If log2 + 2logx = log(4x-2), then x = ?

Question

Hard problems for Advanced Algebra

Answer 1

log2 + 2logx = log(4x-2)

log2 + log(x^2) = log(4x-2) ....... since a*log b = log(b^a)

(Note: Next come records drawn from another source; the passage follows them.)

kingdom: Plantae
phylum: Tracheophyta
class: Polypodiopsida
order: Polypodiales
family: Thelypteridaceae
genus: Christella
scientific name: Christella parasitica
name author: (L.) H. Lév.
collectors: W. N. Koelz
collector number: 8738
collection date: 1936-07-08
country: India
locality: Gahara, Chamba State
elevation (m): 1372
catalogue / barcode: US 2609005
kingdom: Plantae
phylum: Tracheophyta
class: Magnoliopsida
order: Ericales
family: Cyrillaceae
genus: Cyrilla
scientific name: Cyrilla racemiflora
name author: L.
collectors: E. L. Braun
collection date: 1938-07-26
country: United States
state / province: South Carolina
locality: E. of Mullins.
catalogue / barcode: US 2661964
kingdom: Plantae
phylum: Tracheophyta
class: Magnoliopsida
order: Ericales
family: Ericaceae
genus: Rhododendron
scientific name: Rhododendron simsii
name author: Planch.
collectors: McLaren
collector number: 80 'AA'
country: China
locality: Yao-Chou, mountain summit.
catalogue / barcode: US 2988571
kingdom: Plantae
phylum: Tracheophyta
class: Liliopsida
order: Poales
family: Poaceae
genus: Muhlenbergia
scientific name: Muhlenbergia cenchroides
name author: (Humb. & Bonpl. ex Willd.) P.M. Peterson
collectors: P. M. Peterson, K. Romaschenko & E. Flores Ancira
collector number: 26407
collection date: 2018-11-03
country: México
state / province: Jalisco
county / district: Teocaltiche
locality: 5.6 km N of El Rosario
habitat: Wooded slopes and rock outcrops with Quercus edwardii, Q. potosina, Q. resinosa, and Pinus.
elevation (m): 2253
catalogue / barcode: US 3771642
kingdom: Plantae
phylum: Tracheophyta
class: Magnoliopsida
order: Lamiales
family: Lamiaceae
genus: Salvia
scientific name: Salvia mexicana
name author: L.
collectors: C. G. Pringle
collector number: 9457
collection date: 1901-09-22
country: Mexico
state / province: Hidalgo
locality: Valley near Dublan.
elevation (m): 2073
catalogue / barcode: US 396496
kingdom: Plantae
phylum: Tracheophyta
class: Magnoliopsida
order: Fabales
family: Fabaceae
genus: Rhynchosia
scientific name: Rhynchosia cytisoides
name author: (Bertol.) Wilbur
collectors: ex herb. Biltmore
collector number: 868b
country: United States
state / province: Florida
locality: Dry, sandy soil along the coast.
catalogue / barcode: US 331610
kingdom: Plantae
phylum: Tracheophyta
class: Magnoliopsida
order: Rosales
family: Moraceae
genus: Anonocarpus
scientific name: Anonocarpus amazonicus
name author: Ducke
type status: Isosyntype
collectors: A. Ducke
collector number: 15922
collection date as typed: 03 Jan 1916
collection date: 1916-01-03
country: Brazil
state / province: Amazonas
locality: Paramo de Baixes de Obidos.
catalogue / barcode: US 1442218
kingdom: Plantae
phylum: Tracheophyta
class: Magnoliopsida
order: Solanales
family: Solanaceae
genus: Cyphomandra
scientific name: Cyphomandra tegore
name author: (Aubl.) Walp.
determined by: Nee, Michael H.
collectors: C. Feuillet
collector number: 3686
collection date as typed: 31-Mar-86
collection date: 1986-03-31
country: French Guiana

log[2*(x^2)] = log(4x-2) ........ since log a + log b = log a*b

2*(x^2) = 4x - 2

x^2 = 2*x - 1

x^2 - 2*x +1 = 0

(x - 1)^2 = 0

Two equal roots: x=1,1

Thus, x = 1

Answer 2

log2 + 2logx = log(4x-2) log2 + logx^2 = log(4x-2) log(2x^2) = log(4x-2) 2x^2 = 4x-2 2x^2 - 4x + 2 = 0 2(x^2 - 2x + 1) = 0 2(x-1)(x-1) = 0 x = 1

Answer 3

log2 + 2logx = log(4x-2)
log2 + log(x^2) = log(4x-2)
log[2*(x^2)] = log(4x-2)
2*(x^2) = 4x - 2

Dividing both sides by 2

x^2 = 2*x - 1
x^2 -2x +1 = 0
x^2 -2.x.1 +1^2 = 0
(x - 1)^2 = 0
(x - 1)(x - 1) = 0
(x - 1) = 0, (x - 1) = 0
x = 1, 1

Answer 4

log2+2logx=log(4x-2)
log2+log(x^2)=log(4x-2)
{2x^2/(4x-2)}=0
2x^2=4x-2
2x^2-4x+2=0
x^2-2x+1=0
(x-1)^2=0
So, x=1

Answer 5

here is the solution:

=>Log2 + 2log x=log(4x-2)
=>Log2 +logx2=log(4x-2) //by the property of log
=>2 * x2 =4x – 2
=>2 x2 – 4x +2=0
=>x2 – 2x +1 =0
=>(x-1)2=0
=>x = 1,1

Answer 6

log2 + 2logx = log(4x-2)
log 2x^2=log (4x-2)
2x^2=4x-2
x^2-2x+1=0
(x-1)^2

Answer 7

2 log x = log x²

log 2 + log x² = log 2x²

So log (2x²) = log (4x-2)

2x² = 4x-2

=> 2x² - 4x + 2 = 0
=> x² - 2x + 1 = 0

so x = 1 (1 is a double root)

Answer 8

x=56

Answer 9

log2x^2=log(4x-2)
2x^2=4x-2
2x^2-4x+2=0
dividing by2
x^2-2x+1=0
(x-1)^2=0
x=1,1

Answer 10

Hey I came up with x=2.... lemme know if I am right... i dont even know for real if I am ..... but hopefully I am!